As the title suggests, there are numerous autobiographical elements in the book, which draws extensively on Chateaubriand's memories of his own childhood in Brittany and his travels in North America in 1791. Chateaubriand was criticised for his use of the theme of incest and there is no evidence that his sister Lucile had any such passion for him in real life.
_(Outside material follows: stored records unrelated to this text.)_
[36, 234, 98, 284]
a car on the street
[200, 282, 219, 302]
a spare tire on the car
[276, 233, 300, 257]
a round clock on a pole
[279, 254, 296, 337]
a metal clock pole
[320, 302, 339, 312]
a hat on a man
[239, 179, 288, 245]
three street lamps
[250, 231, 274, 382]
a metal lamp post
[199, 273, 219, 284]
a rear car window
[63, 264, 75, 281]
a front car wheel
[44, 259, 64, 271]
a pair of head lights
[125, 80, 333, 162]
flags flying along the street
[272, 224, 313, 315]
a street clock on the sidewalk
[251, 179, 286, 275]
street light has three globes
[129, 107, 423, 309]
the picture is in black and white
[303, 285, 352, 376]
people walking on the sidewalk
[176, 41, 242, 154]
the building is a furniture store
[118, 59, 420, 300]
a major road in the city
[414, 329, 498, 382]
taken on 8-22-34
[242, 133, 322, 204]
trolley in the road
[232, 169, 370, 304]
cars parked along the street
René proved an immense inspiration to young Romantics who felt it was the perfect expression of the mal du siècle their generation experienced. Notable admirers included Berlioz and Alfred de Musset. Its fame reached abroad; René's travels through Europe were imitated by Lord Byron in Childe Harold's Pilgrimage. Both René and Harold are restless outsiders with an aristocratic contempt for the banality of the world. Like Goethe with Werther, in later years, Chateaubriand came to resent the popularity of his early work. As he wrote in his memoirs:
- "If René did not exist, I would not write it again; if it were possible for me to destroy it, I would destroy it. It spawned a whole family of René poets and René prose-mongers; all we hear nowadays are pitiful and disjointed phrases; the only subject is gales and storms, and unknown ills moaned out to the clouds and to the night. There's not a fop who has just left college who hasn't dreamt he was the most unfortunate of men; there's not a milksop who hasn't exhausted all life has to offer by the age of sixteen; who hasn't believed himself tormented by his own genius; who, in the abyss of his thoughts, hasn't given himself over to the 'wave of passions'; who hasn't struck his pale and dishevelled brow and astonished mankind with a sorrow whose name neither he, nor it, knows".